Sahurda çok yemek yerine, daha yavaş sindirilen ve daha uzun süre tok tutan, yüksek lifli ve yüksek proteinli yiyeceklere yer verilmesi gerektiğini söyleyen Banu Özbingül Arslansoyu, tam buğday, çavdar veya kepek ekmeği, süt, yoğurt gibi süt ürünleri, yumurta ve tuzu azaltılmış az yağlı peynir çeşitleri, çiğ kuruyemişler, şekersiz hoşaf veya komposto ile taze sebze ve meyvelerin doğru besinler olduğunu belirtti.
“İFTARDA BOŞ MİDEYİ KISA SÜREDE DOLDURMAYA ÇALIŞMAYIN”
Uzun süren açlık sonrası, kısa sürede çok fazla besin tüketme ihtiyacının doğduğu iftar sofrasında ise boş mideyi kısa sürede doldurmaya çalışmanın ani tansiyon ve şeker yükselmesine ve mide bağırsak problemlerine yol açabileceğini hatırlatan Banu Özbingül Arslansoyu, “Yemeklerinizi iyi hazmedebilmek için yavaş yavaş ve sakin bir şekilde yemeli, lokmalarınızı iyice öğütünceye kadar çiğnemeli, yemek yerken konuşmamalısınız. Yemek yerken konuşmak hava yutmanıza neden olabileceğinden mide ve bağırsaklarda gaz oluşmasına neden olabilmektedir” ifadelerini kullandı.
Orucu açarken hurma, peynir, mevsim sebzesi, zeytin gibi kahvaltılıkların doğru seçim olabileceğini söyleyen Banu Özbingül Arslansoyu, mercimek, sebze ya da tahıllı çorbaların da iyi seçenekler olduğunu belirtti. Banu Özbingül Arslansoyu, mide koruyu beslenme tarzı ile ilgili açıklamalarını şöyle sürdürdü: “Orucunuzu açtıktan sonra mideyi yormamak için 20-30 dakika beklemelisiniz. Devamında rafine hamur işleri, beyaz ekmek, makarna, pirinç pilavı, kızartılmış et ve sebze yemekleri yerine tam buğday unu ile yapılmış besinler, az yağlı et yemekleri, sebze yemekleri, kurubaklagiller, mevsim sebzeleri, zeytinyağlılar, yoğurt ve tam buğday unu ile yapılmış besinlerden birkaçını tercih etmelisiniz.”
RAMAZAN PİDESİNE DİKKAT
Ramazan’da dikkat edilmesi gereken diğer hususlar arasında Ramazan pidesi tüketimi olduğunu söyleyen Banu Özbingül Arslansoyu, abartıya kaçmadan ortalama bir avuç içi kadar (2-3 dilim) tüketilebilecek pidenin, soğuduktan sonra tercih edilmesi gerektiğini söyledi.

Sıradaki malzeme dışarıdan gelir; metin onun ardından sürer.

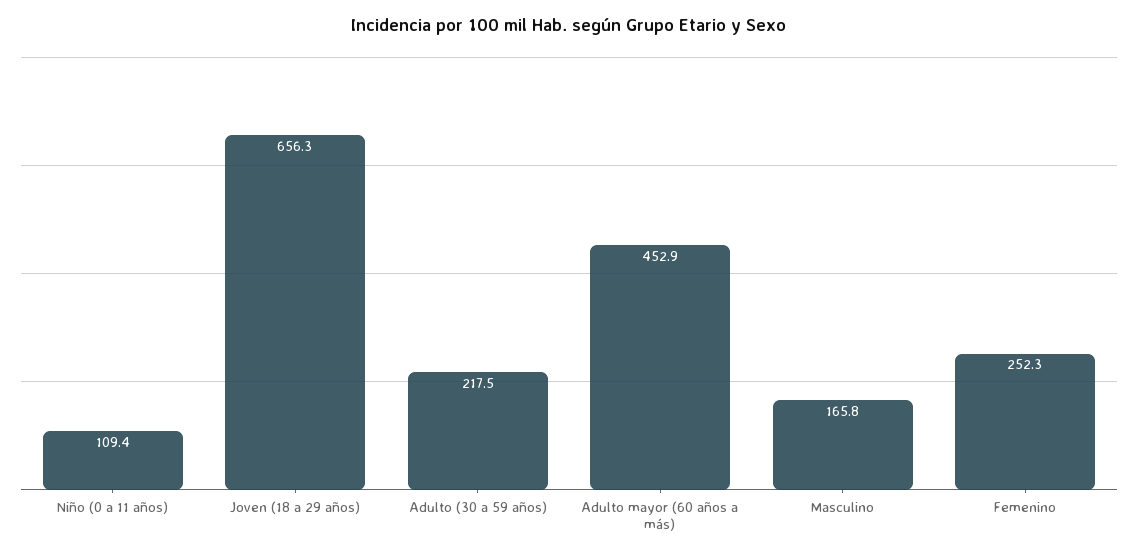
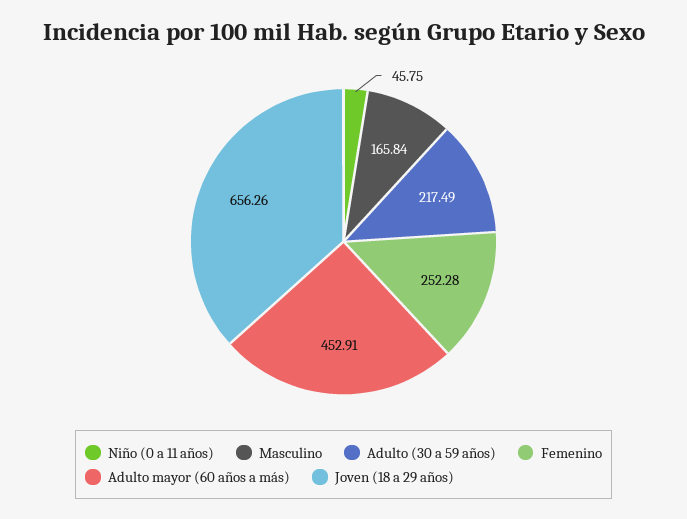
  {
-   "Niño (0 a 11 años)": 109.4,
+   "Niño (0 a 11 años)": 45.75,
    "Joven (18 a 29 años)": 656.26,
    "Adulto (30 a 59 años)": 217.49,
    "Adulto mayor (60 años a más)": 452.91,
    "Masculino": 165.84,
    "Femenino": 252.28
  }

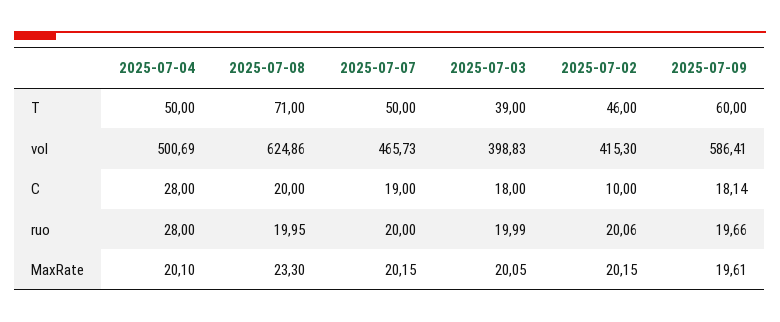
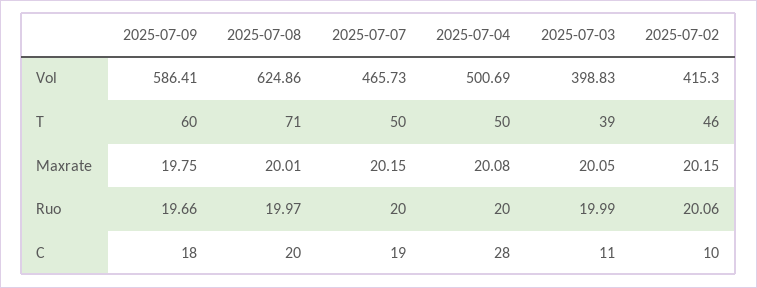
  {
    "2025-07-04": {
      "T": 50,
      "vol": 500.69,
      "C": 28,
-     "ruo": 28,
+     "ruo": 20,
-     "MaxRate": 20.1
+     "MaxRate": 20.08
    },
    "2025-07-08": {
      "T": 71,
      "vol": 624.86,
      "C": 20,
-     "ruo": 19.95,
+     "ruo": 19.97,
-     "MaxRate": 23.3
+     "MaxRate": 20.01
    },
    "2025-07-07": {
      "T": 50,
      "vol": 465.73,
      "C": 19,
      "ruo": 20,
      "MaxRate": 20.15
    },
    "2025-07-03": {
      "T": 39,
      "vol": 398.83,
-     "C": 18,
+     "C": 11,
      "ruo": 19.99,
      "MaxRate": 20.05
    },
    "2025-07-02": {
      "T": 46,
      "vol": 415.3,
      "C": 10,
      "ruo": 20.06,
      "MaxRate": 20.15
    },
    "2025-07-09": {
      "T": 60,
      "vol": 586.41,
-     "C": 18.14,
+     "C": 18,
      "ruo": 19.66,
-     "MaxRate": 19.61
+     "MaxRate": 19.75
    }
  }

“DOĞRU BESLENMEYE EGZERSİZ DE EŞLİK ETMELİ”
Doğru beslenmenin yanında iftardan 1-2 saat sonra yapılacak hafif tempolu 30-45 dakikalık yürüyüşler ya da ev içerisinde yapılacak egzersizler ile metabolizmanın yavaşlamasının engellenebileceğini belirten Banu Özbingül Arslansoyu, insan yaşamında oksijenden sonra gelen en önemli öğe olan suyun da günlük minimum 2 litre olacak şekilde içilmesi gerektiğine dikkat çekti.
“DOĞRU SEÇİMLERLE YAŞAM KALİTENİZİ ARTTIRABİLİRSİNİZ”
“Ramazanda doğru seçimlerle yaşam kalitenizi arttırabilirsiniz” diyen Banu Özbingül Arslansoyu, “Eğer sağlıklı bir bireyseniz, yukarıda bahsettiğimiz kurallara uyarak oruç tutmak direncinizi düşürmeyecektir ve oruç tutmanız Covid-19 pandemi sürecinde bağışıklığınız için risk oluşturmayacaktır” ifadelerini kullandı.